Exercise: Leaving out any pictures, transcribe every record exactly.
----- Dataset records -----
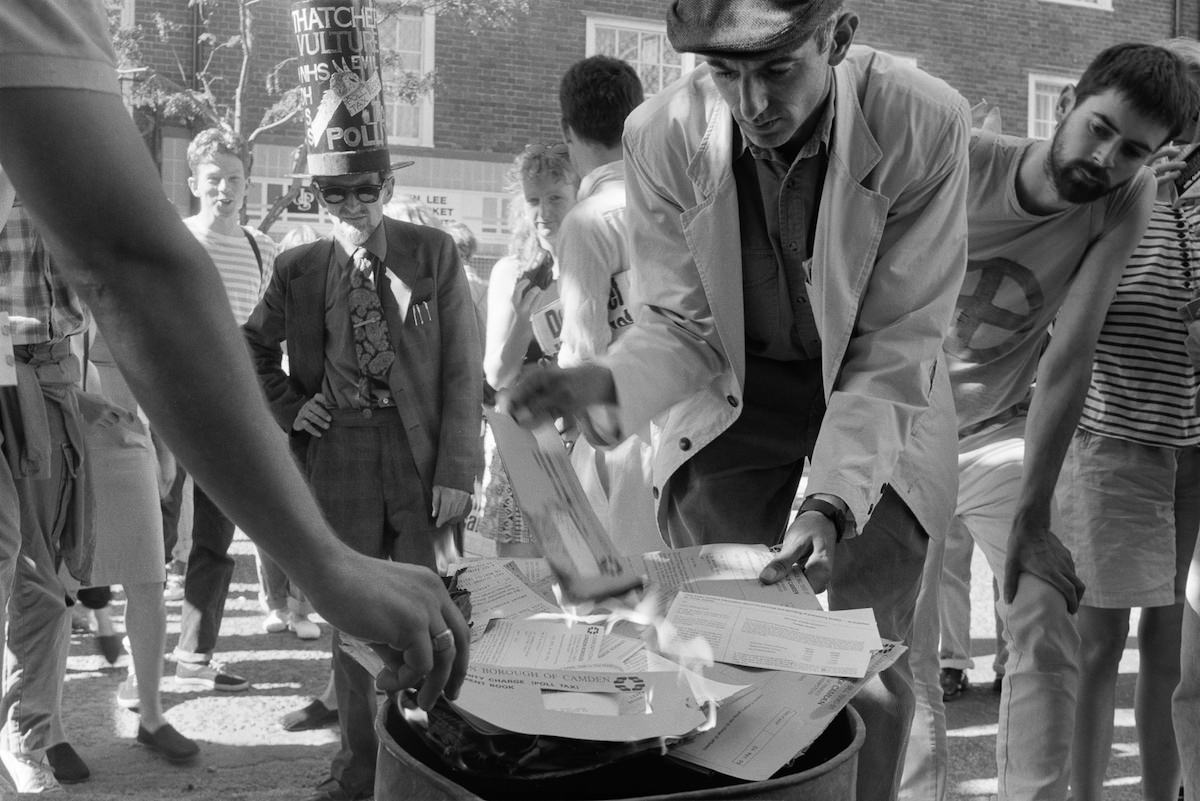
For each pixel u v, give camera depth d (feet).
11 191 5.57
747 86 6.66
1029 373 10.21
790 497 8.71
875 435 7.27
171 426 3.39
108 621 15.71
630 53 58.23
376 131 11.70
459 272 12.08
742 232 7.84
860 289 7.59
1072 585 9.39
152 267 3.25
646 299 8.17
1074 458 10.55
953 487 8.30
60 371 11.39
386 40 54.80
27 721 11.75
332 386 11.77
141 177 3.24
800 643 5.52
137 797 11.59
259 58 51.29
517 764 4.64
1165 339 10.28
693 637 5.57
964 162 7.72
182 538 18.17
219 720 13.97
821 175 7.55
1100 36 66.33
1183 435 10.25
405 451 11.75
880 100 7.44
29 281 11.08
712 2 6.53
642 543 10.81
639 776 4.86
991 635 18.38
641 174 8.09
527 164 13.94
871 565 8.06
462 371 11.87
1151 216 9.85
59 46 3.19
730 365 8.02
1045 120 66.03
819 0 6.42
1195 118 10.16
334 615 3.74
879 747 7.93
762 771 4.67
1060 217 9.36
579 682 4.92
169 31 50.24
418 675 3.95
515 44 56.44
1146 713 10.77
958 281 7.86
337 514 11.69
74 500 11.68
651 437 10.73
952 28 63.62
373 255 11.84
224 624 18.40
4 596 9.63
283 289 12.01
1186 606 9.01
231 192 16.11
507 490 13.85
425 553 11.76
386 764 4.79
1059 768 9.27
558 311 13.24
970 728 13.76
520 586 5.94
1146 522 10.27
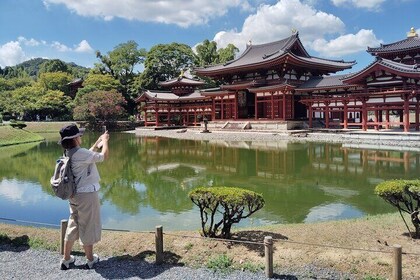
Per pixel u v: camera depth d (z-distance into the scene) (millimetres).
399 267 4887
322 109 36594
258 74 46781
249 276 5352
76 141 5477
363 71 31328
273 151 24641
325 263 5648
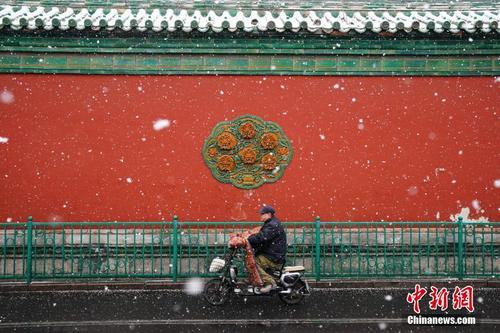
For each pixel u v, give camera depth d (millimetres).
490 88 13672
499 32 12984
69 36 13227
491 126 13664
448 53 13578
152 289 12234
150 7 14508
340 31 13008
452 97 13695
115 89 13453
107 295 11797
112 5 14469
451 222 12688
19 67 13266
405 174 13656
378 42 13523
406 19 14125
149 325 9914
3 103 13266
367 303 11250
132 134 13477
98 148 13414
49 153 13336
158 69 13445
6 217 13203
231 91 13578
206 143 13492
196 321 10156
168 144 13484
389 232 13461
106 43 13344
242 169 13547
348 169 13617
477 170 13656
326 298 11617
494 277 12781
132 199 13391
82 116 13406
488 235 13406
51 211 13273
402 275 12555
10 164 13266
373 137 13664
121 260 13195
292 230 13391
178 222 12562
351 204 13562
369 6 15031
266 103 13586
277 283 11062
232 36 13375
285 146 13578
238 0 14828
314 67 13586
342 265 13156
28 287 12055
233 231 12844
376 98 13664
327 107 13633
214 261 11031
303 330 9711
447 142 13688
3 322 10000
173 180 13461
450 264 13414
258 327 9852
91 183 13375
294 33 13242
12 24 12688
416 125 13656
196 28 12883
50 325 9867
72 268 12391
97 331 9586
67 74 13375
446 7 14969
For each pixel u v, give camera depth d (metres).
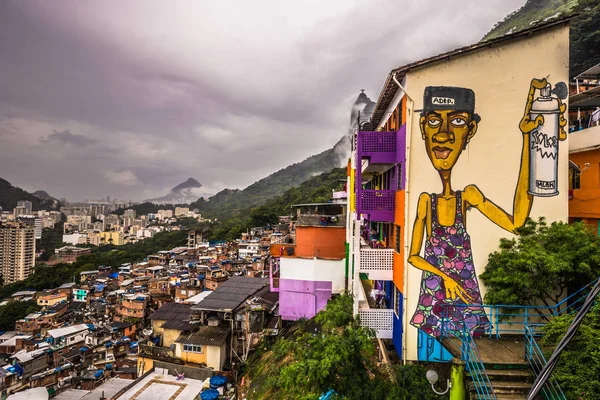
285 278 23.53
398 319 13.03
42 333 61.59
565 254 10.90
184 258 100.38
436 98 12.38
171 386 25.81
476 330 12.04
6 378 43.34
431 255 12.36
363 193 14.09
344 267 23.02
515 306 11.02
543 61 12.48
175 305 38.59
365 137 14.30
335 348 9.91
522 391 8.70
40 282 101.38
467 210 12.37
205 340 28.42
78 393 34.78
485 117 12.44
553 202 12.45
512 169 12.46
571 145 15.03
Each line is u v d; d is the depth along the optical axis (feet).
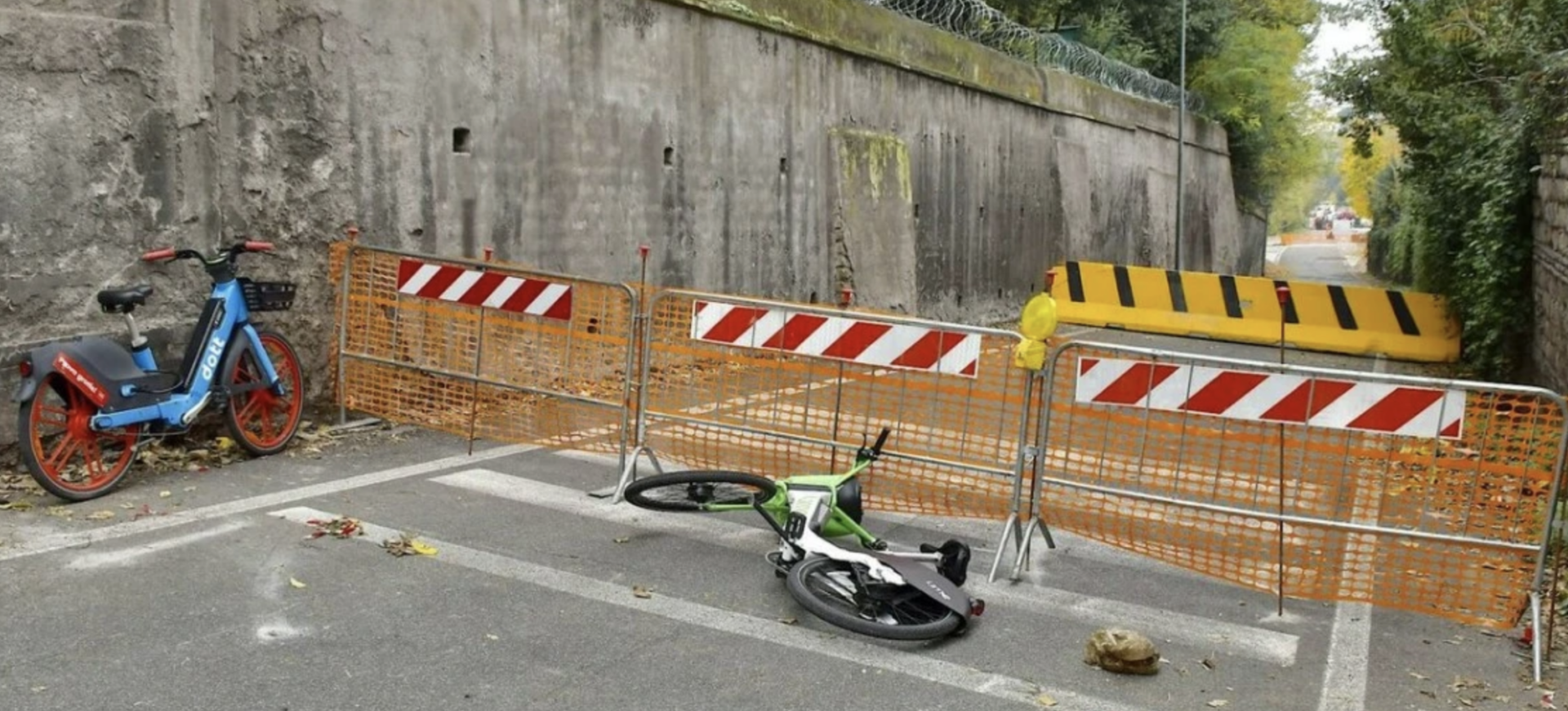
-----
Output below:
For each pixel u v, give camera depth d (feet).
11 191 5.57
747 86 6.66
1029 373 10.21
790 497 8.71
875 435 7.27
171 426 3.39
108 621 15.71
630 53 58.23
376 131 11.70
459 272 12.08
742 232 7.84
860 289 7.59
1072 585 9.39
152 267 3.25
646 299 8.17
1074 458 10.55
953 487 8.30
60 371 11.39
386 40 54.80
27 721 11.75
332 386 11.77
141 177 3.24
800 643 5.52
137 797 11.59
259 58 51.29
517 764 4.64
1165 339 10.28
693 637 5.57
964 162 7.72
182 538 18.17
219 720 13.97
821 175 7.55
1100 36 66.33
1183 435 10.25
405 451 11.75
880 100 7.44
29 281 11.08
712 2 6.53
642 543 10.81
639 776 4.86
991 635 18.38
641 174 8.09
527 164 13.94
871 565 8.06
462 371 11.87
1151 216 9.85
59 46 3.19
730 365 8.02
1045 120 66.03
819 0 6.42
1195 118 10.16
334 615 3.74
879 747 7.93
762 771 4.67
1060 217 9.36
579 682 4.92
169 31 50.24
418 675 3.95
515 44 56.44
1146 713 10.77
958 281 7.86
337 514 11.69
74 500 11.68
651 437 10.73
952 28 63.62
373 255 11.84
224 624 18.40
4 596 9.63
283 289 12.01
1186 606 9.01
231 192 16.11
507 490 13.85
425 553 11.76
386 764 4.79
1059 768 9.27
558 311 13.24
970 728 13.76
520 586 5.94
1146 522 10.27
Per pixel u v: camera depth d (z-distance into the scene) (millimetres).
399 267 4887
322 109 36594
258 74 46781
249 276 5352
76 141 5477
363 71 31328
273 151 24641
325 263 5648
For each pixel u v, give camera depth d (millimetres).
490 88 13672
499 32 12984
69 36 13227
491 126 13664
448 53 13578
152 289 12234
150 7 14508
340 31 13008
452 97 13695
115 89 13453
107 295 11797
112 5 14469
451 222 12688
19 67 13266
405 174 13656
378 42 13523
406 19 14125
149 325 9914
3 103 13266
367 303 11250
132 134 13477
98 148 13414
49 153 13336
158 69 13445
6 217 13203
231 91 13578
206 143 13492
196 321 10156
168 144 13484
389 232 13461
106 43 13344
242 169 13547
348 169 13617
477 170 13656
326 298 11617
494 277 12781
132 199 13391
82 116 13406
488 235 13406
51 211 13273
402 275 12555
10 164 13266
373 137 13664
121 260 13195
292 230 13391
178 222 12562
351 204 13562
369 6 15031
266 103 13586
277 283 11062
232 36 13375
285 146 13578
238 0 14828
314 67 13586
342 265 13156
28 287 12055
233 231 12844
376 98 13664
327 107 13633
214 261 11031
303 330 9711
447 142 13688
3 322 10000
173 180 13461
450 264 13414
258 327 9852
91 183 13375
294 33 13242
12 24 12688
416 125 13656
196 28 12883
50 325 9867
72 268 12391
97 331 9586
67 74 13375
446 7 14969
For each pixel u v, give camera depth d (metres).
285 278 23.53
398 319 13.03
42 333 61.59
565 254 10.90
184 258 100.38
436 98 12.38
171 386 25.81
476 330 12.04
6 378 43.34
431 255 12.36
363 193 14.09
344 267 23.02
515 306 11.02
543 61 12.48
175 305 38.59
365 137 14.30
335 348 9.91
522 391 8.70
40 282 101.38
467 210 12.37
205 340 28.42
78 393 34.78
485 117 12.44
553 202 12.45
512 169 12.46
571 145 15.03
Each line is u v d; d is the depth along the optical axis (feet).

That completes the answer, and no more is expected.